1.7 trillion dollars! IEA says clean energy investment to outpace fossil fuel spending by 2023
Investment in clean energy is expected to top $170 million in 2023, exceeding spending on fossil fuels as countries around the world look to tackle the hidden energy crisis challenge, according to the International Energy Agency. The Paris-based agency pointed out Thursday in its World Energy Investment Report that world energy investment in 2023 is expected to top $280 million, in which more than 60 percent will be allocated to clean technologies, including renewable energy, new energy electric vehicles, nuclear technology and heat pump units.
The remaining 40 percent will be spent primarily on coal, gas and oil, the report notes. Clean energy is constantly trending - faster than many people's perceptions have ever been. This is very obvious in the investment trends, clean technology has avoided fossil fuels, said the chairman of the agency's supervisory board, Fatih Biro a smile. For every dollar invested in fossil fuels, today it's about $1.70 for clean energy. Five years ago, that ratio was one-to-one, Mr. Biroi said. A brilliant example should be solar energy investment, which will for the first time exceed the amount of investment in crude oil manufacturing.
The agency said clean energy investment will improve 24 percent from 2021 to 2023, driven by renewable energy and new energy electric vehicles, while fossil fuel investment is expected to rise 15 percent over the same period. However, the report notes that more than 90 percent of this continued growth is concentrated in emerging economies and China, if the clean energy transition development in other regions lag behind, it will trigger the risk of power energy disparity.
The agency indicates that solar power and other low-emission technologies will account for nearly 90 percent of investment in producing electricity. In recent years, clean energy investment has been boosted by a variety of factors, including a strong phase of economic development and fossil fuel price adjustments that have raised energy concerns.
The agency indicates that, in addition, upstream and downstream coal, oil and gas spending is expected to increase by 7 percent in 2023, repairing to pre-Big Time levels.
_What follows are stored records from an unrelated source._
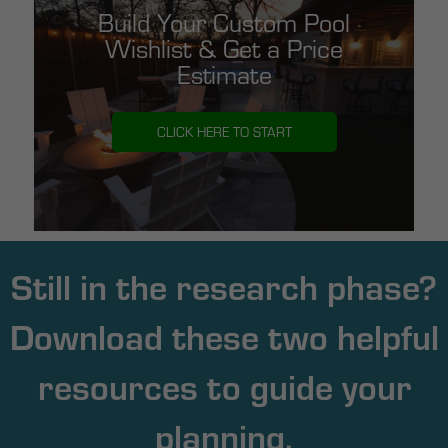
Build Your Custom Pool
Wishlist & Get a Price
Estimate
CLICK HERE TO START
Still in the research phase?
Download these two helpful
resources to guide your
planning.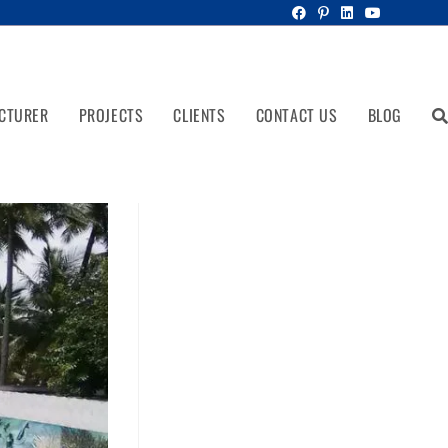
CTURER
PROJECTS
CLIENTS
CONTACT US
BLOG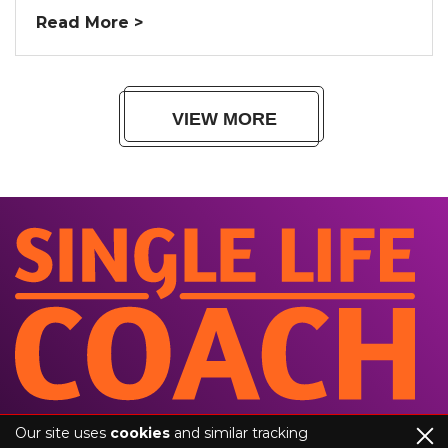
Read More >
VIEW MORE
Our site uses
cookies
and similar tracking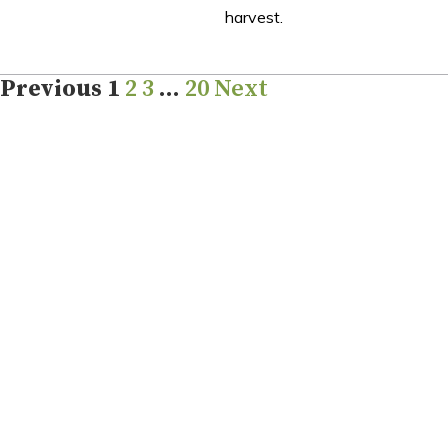
harvest.
Previous
1
2
3
…
20
Next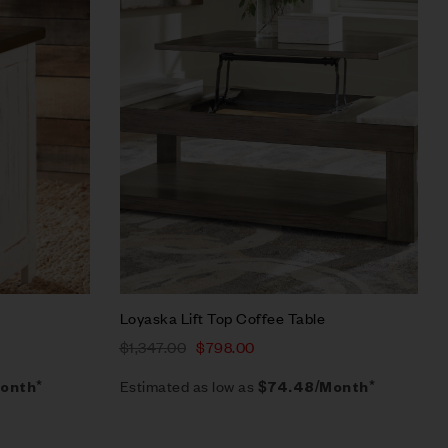
Quick view
Add to cart
Loyaska Lift Top Coffee Table
$
1,347.00
$
798.00
Estimated as low as
onth*
$74.48/Month*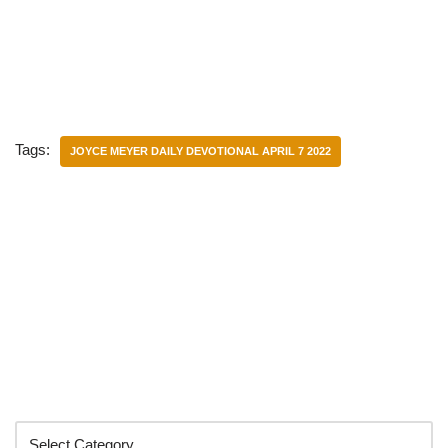
Tags:
JOYCE MEYER DAILY DEVOTIONAL APRIL 7 2022
Categories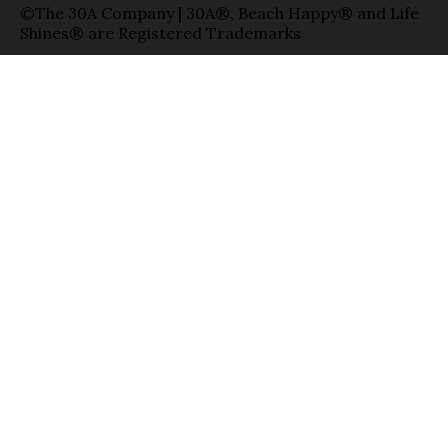
©The 30A Company | 30A®, Beach Happy® and Life
Shines® are Registered Trademarks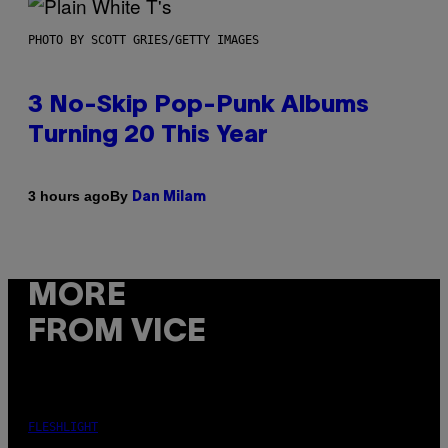
PHOTO BY SCOTT GRIES/GETTY IMAGES
3 No-Skip Pop-Punk Albums
Turning 20 This Year
By
3 hours ago
Dan Milam
MORE
FROM VICE
FLESHLIGHT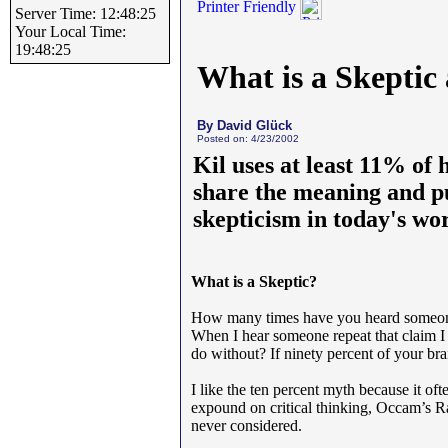
Printer Friendly
Server Time: 12:48:25
Your Local Time:
19:48:25
What is a Skepti
By David Glück
Posted on: 4/23/2002
Kil uses at least 11% of 
share the meaning and pu
skepticism in today's wor
What is a Skeptic?
How many times have you heard someone 
When I hear someone repeat that claim I 
do without? If ninety percent of your br
I like the ten percent myth because it oft
expound on critical thinking, Occam’s R
never considered.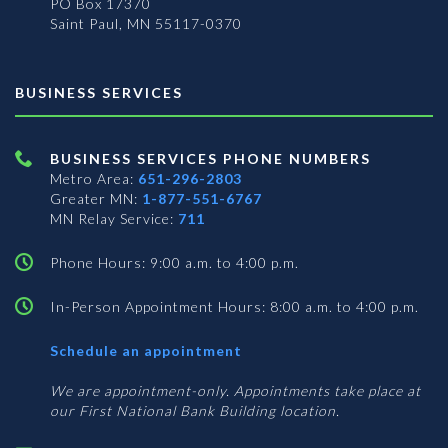
PO Box 17370
Saint Paul, MN 55117-0370
BUSINESS SERVICES
BUSINESS SERVICES PHONE NUMBERS
Metro Area:
651-296-2803
Greater MN:
1-877-551-6767
MN Relay Service:
711
Phone Hours: 9:00 a.m. to 4:00 p.m.
In-Person Appointment Hours: 8:00 a.m. to 4:00 p.m.
with
Schedule an appointment
Business
Services
We are appointment-only. Appointments take place at
our First National Bank Building location.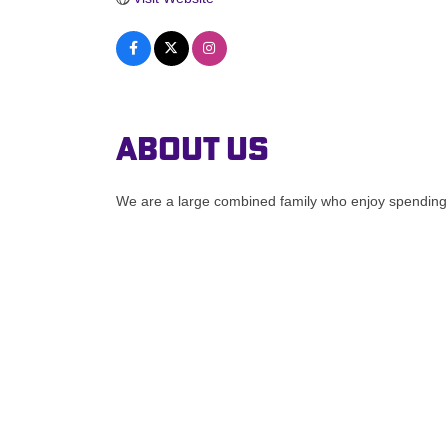
About Us
We are a large combined family who enjoy spending 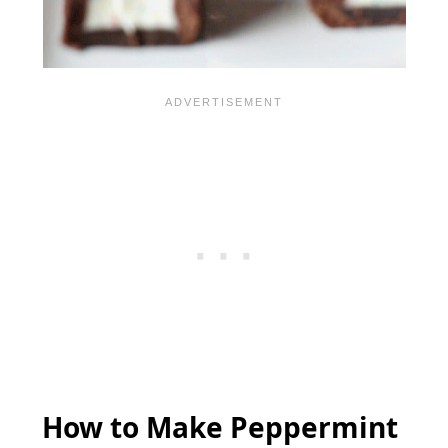
How to Make Peppermint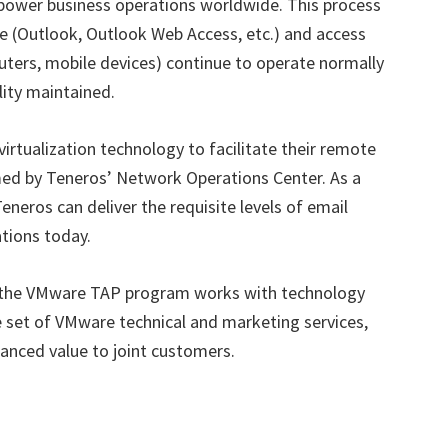
power business operations worldwide. This process
re (Outlook, Outlook Web Access, etc.) and access
ters, mobile devices) continue to operate normally
ity maintained.
rtualization technology to facilitate their remote
ed by Teneros’ Network Operations Center. As a
eneros can deliver the requisite levels of email
ations today.
the VMware TAP program works with technology
 set of VMware technical and marketing services,
hanced value to joint customers.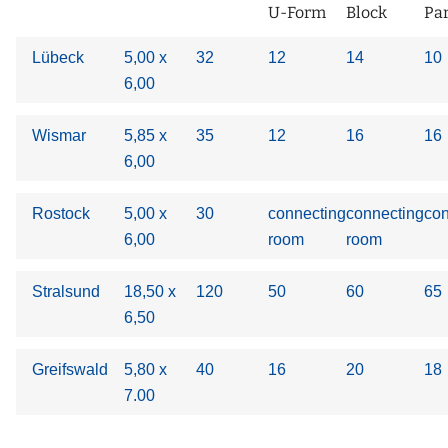
U-Form
Block
Pa
Lübeck
5,00 x
32
12
14
10
6,00
Wismar
5,85 x
35
12
16
16
6,00
Rostock
5,00 x
30
connecting
connecting
con
6,00
room
room
Stralsund
18,50 x
120
50
60
65
6,50
Greifswald
5,80 x
40
16
20
18
7.00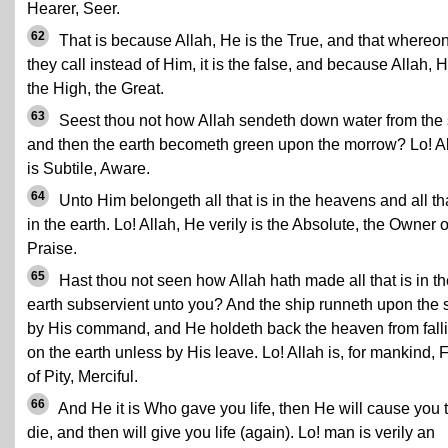
Hearer, Seer.
62
That is because Allah, He is the True, and that whereo
they call instead of Him, it is the false, and because Allah, H
the High, the Great.
63
Seest thou not how Allah sendeth down water from the
and then the earth becometh green upon the morrow? Lo! A
is Subtile, Aware.
64
Unto Him belongeth all that is in the heavens and all tha
in the earth. Lo! Allah, He verily is the Absolute, the Owner o
Praise.
65
Hast thou not seen how Allah hath made all that is in th
earth subservient unto you? And the ship runneth upon the 
by His command, and He holdeth back the heaven from fall
on the earth unless by His leave. Lo! Allah is, for mankind, F
of Pity, Merciful.
66
And He it is Who gave you life, then He will cause you 
die, and then will give you life (again). Lo! man is verily an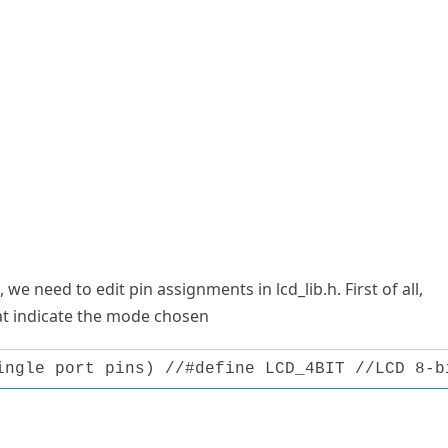
, we need to edit pin assignments in lcd_lib.h. First of all,
at indicate the mode chosen
ingle port pins) //#define LCD_4BIT //LCD 8-b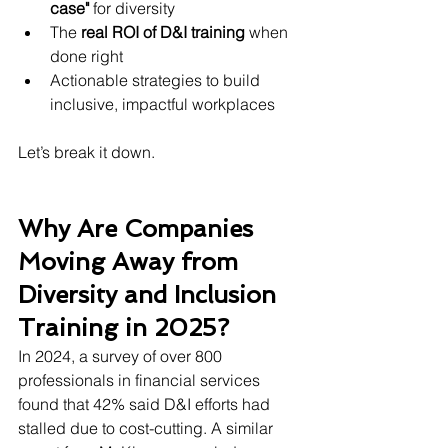
case"
 for diversity
The 
real ROI of D&I training
 when 
done right
Actionable strategies to build 
inclusive, impactful workplaces
Let’s break it down.
Why Are Companies 
Moving Away from 
Diversity and Inclusion 
Training in 2025?
In 2024, a survey of over 800 
professionals in financial services 
found that 42% said D&I efforts had 
stalled due to cost-cutting. A similar 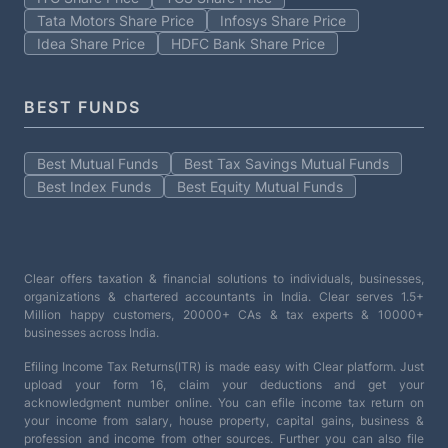
Tata Motors Share Price
Infosys Share Price
Idea Share Price
HDFC Bank Share Price
BEST FUNDS
Best Mutual Funds
Best Tax Savings Mutual Funds
Best Index Funds
Best Equity Mutual Funds
Clear offers taxation & financial solutions to individuals, businesses,
organizations & chartered accountants in India. Clear serves 1.5+
Million happy customers, 20000+ CAs & tax experts & 10000+
businesses across India.
Efiling Income Tax Returns(ITR) is made easy with Clear platform. Just
upload your form 16, claim your deductions and get your
acknowledgment number online. You can efile income tax return on
your income from salary, house property, capital gains, business &
profession and income from other sources. Further you can also file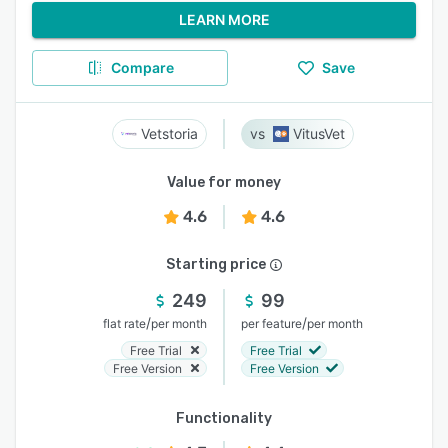
LEARN MORE
Compare
Save
Vetstoria
VitusVet
Value for money
4.6
4.6
Starting price
249
99
/
/
flat rate
per month
per feature
per month
Free Trial
Free Trial
Free Version
Free Version
Functionality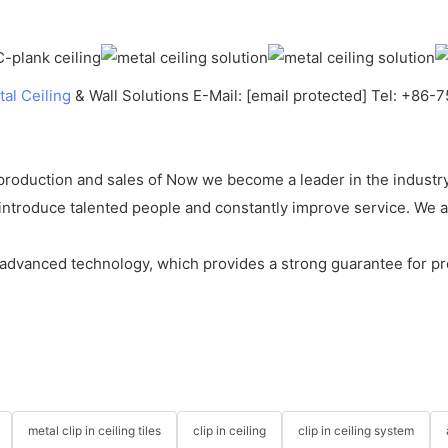
al Ceiling
& Wall Solutions E-Mail: [email protected] Tel: +86
roduction and sales of Now we become a leader in the industry
ntroduce talented people and constantly improve service. We ar
dvanced technology, which provides a strong guarantee for pro
metal clip in ceiling tiles
clip in ceiling
clip in ceiling system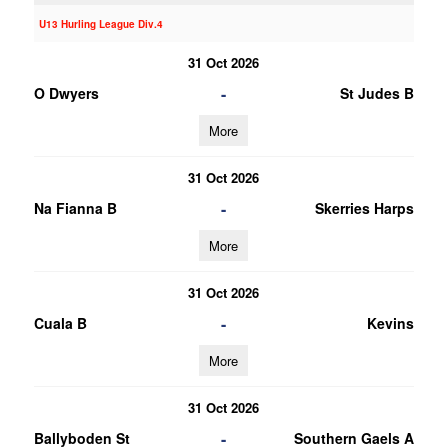
U13 Hurling League Div.4
31 Oct 2026
-
O Dwyers
St Judes B
More
31 Oct 2026
-
Na Fianna B
Skerries Harps
More
31 Oct 2026
-
Cuala B
Kevins
More
31 Oct 2026
-
Ballyboden St
Southern Gaels A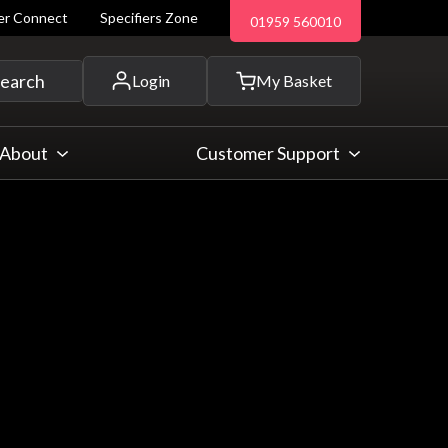
ler Connect
Specifiers Zone
01959 560010
 and more...
earch
Login
My Basket
About
Customer Support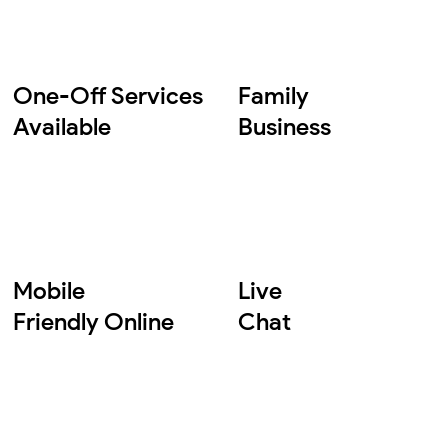
One-Off Services
Family
Available
Business
Mobile
Live
Friendly Online
Chat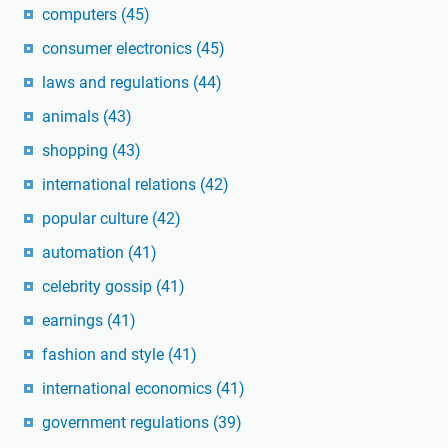
computers
(45)
consumer electronics
(45)
laws and regulations
(44)
animals
(43)
shopping
(43)
international relations
(42)
popular culture
(42)
automation
(41)
celebrity gossip
(41)
earnings
(41)
fashion and style
(41)
international economics
(41)
government regulations
(39)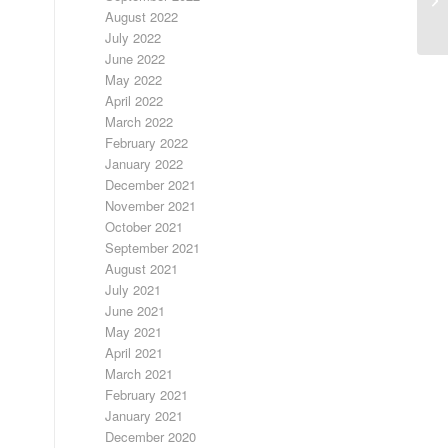
August 2022
July 2022
June 2022
May 2022
April 2022
March 2022
February 2022
January 2022
December 2021
November 2021
October 2021
September 2021
August 2021
July 2021
June 2021
May 2021
April 2021
March 2021
February 2021
January 2021
December 2020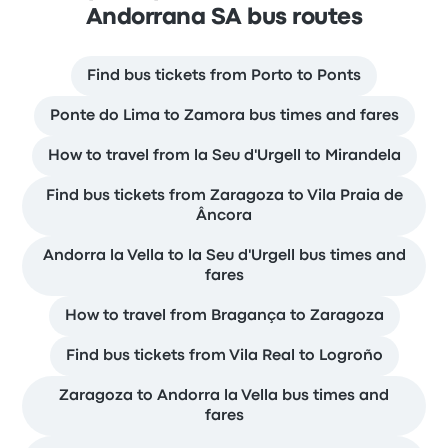
Andorrana SA bus routes
Find bus tickets from Porto to Ponts
Ponte do Lima to Zamora bus times and fares
How to travel from la Seu d'Urgell to Mirandela
Find bus tickets from Zaragoza to Vila Praia de
Âncora
Andorra la Vella to la Seu d'Urgell bus times and
fares
How to travel from Bragança to Zaragoza
Find bus tickets from Vila Real to Logroño
Zaragoza to Andorra la Vella bus times and
fares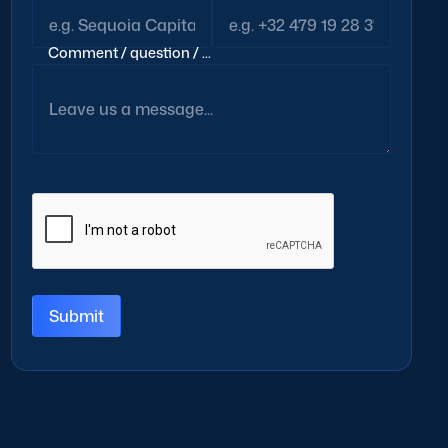
Comment / question / ...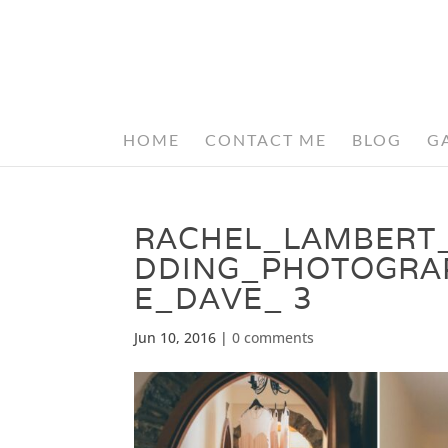
HOME
CONTACT ME
BLOG
G
RACHEL_LAMBERT
DDING_PHOTOGRA
E_DAVE_ 3
Jun 10, 2016
|
0 comments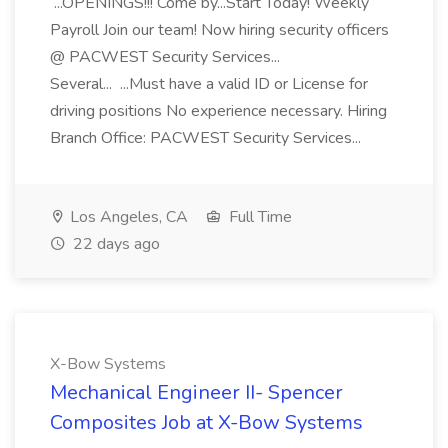
...OPENINGS!!! Come by...Start Today! Weekly
Payroll Join our team! Now hiring security officers
@ PACWEST Security Services...
Several... ...Must have a valid ID or License for
driving positions No experience necessary. Hiring
Branch Office: PACWEST Security Services...
Los Angeles, CA
Full Time
22 days ago
X-Bow Systems
Mechanical Engineer II- Spencer
Composites Job at X-Bow Systems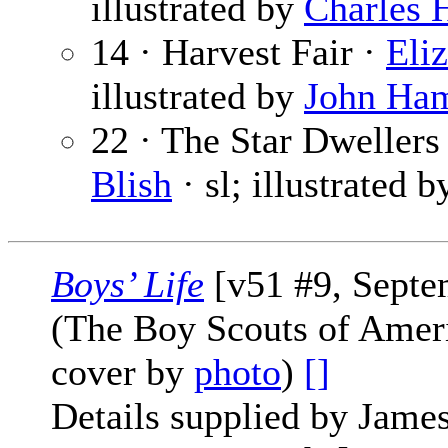
illustrated by
Charles 
14 · Harvest Fair ·
Eli
illustrated by
John Ha
22 · The Star Dwellers 
Blish
· sl; illustrated 
Boys’ Life
[v51 #9, Septe
(The Boy Scouts of Amer
cover by
photo
)
[]
Details supplied by James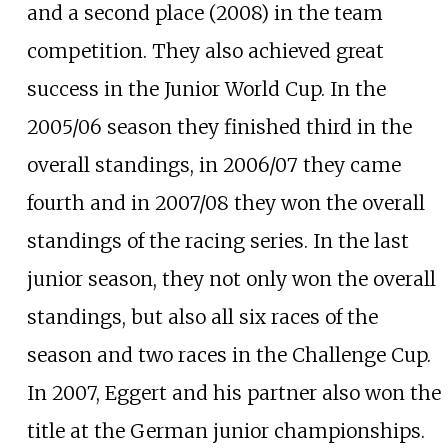
and a second place (2008) in the team
competition. They also achieved great
success in the Junior World Cup. In the
2005/06 season they finished third in the
overall standings, in 2006/07 they came
fourth and in 2007/08 they won the overall
standings of the racing series. In the last
junior season, they not only won the overall
standings, but also all six races of the
season and two races in the Challenge Cup.
In 2007, Eggert and his partner also won the
title at the German junior championships.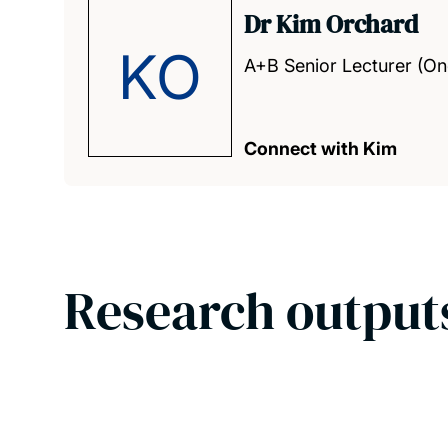
Dr Kim Orchard
KO
A+B Senior Lecturer (On
Connect with Kim
Research output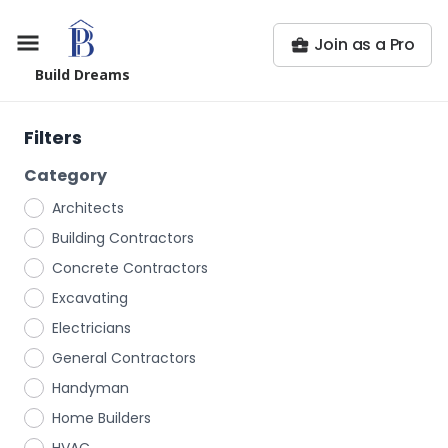
Join as a Pro
Build Dreams
Filters
Category
Architects
Building Contractors
Concrete Contractors
Excavating
Electricians
General Contractors
Handyman
Home Builders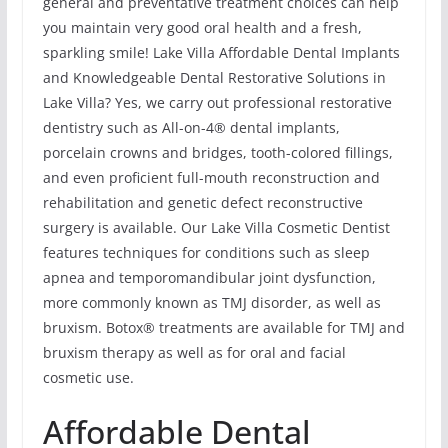
general and preventative treatment choices can help
you maintain very good oral health and a fresh,
sparkling smile! Lake Villa Affordable Dental Implants
and Knowledgeable Dental Restorative Solutions in
Lake Villa? Yes, we carry out professional restorative
dentistry such as All-on-4® dental implants,
porcelain crowns and bridges, tooth-colored fillings,
and even proficient full-mouth reconstruction and
rehabilitation and genetic defect reconstructive
surgery is available. Our Lake Villa Cosmetic Dentist
features techniques for conditions such as sleep
apnea and temporomandibular joint dysfunction,
more commonly known as TMJ disorder, as well as
bruxism. Botox® treatments are available for TMJ and
bruxism therapy as well as for oral and facial
cosmetic use.
Affordable Dental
While higher crude oil prices generate record gains, most fossil fuel manufacturers divide their cash flow between dividend distributions, share buybacks and debt payoffs rather than reinvesting in supplies.
The few oil companies that have invested more than before the Covid-19 New Crown pandemic are essentially large state-owned oil companies in the Middle East. According to the agency's 2050 net-zero emissions scenario, fossil fuel investment in 2023 is expected to increase to more than twice the level needed in 2030.
At the same time, coal carbon investment in 2023 is projected to be nearly six times higher than the likely level in 2030 under the net zero emissions scenario, requiring clean energy investment to increase to approximately $400 million by the end of the decade. The main openings for clean energy investment are going to be in emerging and developing economies. There are some flashpoints, such as India's dynamic investment in solar energy and its renewable energy investments in Mexico and some parts of the Middle East, the International Energy Agency shows. However, investment in many countries is being held back by rising interest rates, a lack of specificity in current policy frameworks and market design, weak power grid infrastructure, anxiety about utility accounting and the high cost of capital.
According to the International Renewable Energy Agency, worldwide investment in transformative energy technologies must double to $3.5 billion by 2030 to keep pace with commitments under the Paris climate agreement. The Abu Dhabi-based agency says investment in renewable energy technologies will reach a record $130 million in 2022, but that figure must increase to about $500 million a year to meet the Paris agreement's overall goal of limiting temperature increases to 1.5°C above pre-industrial levels.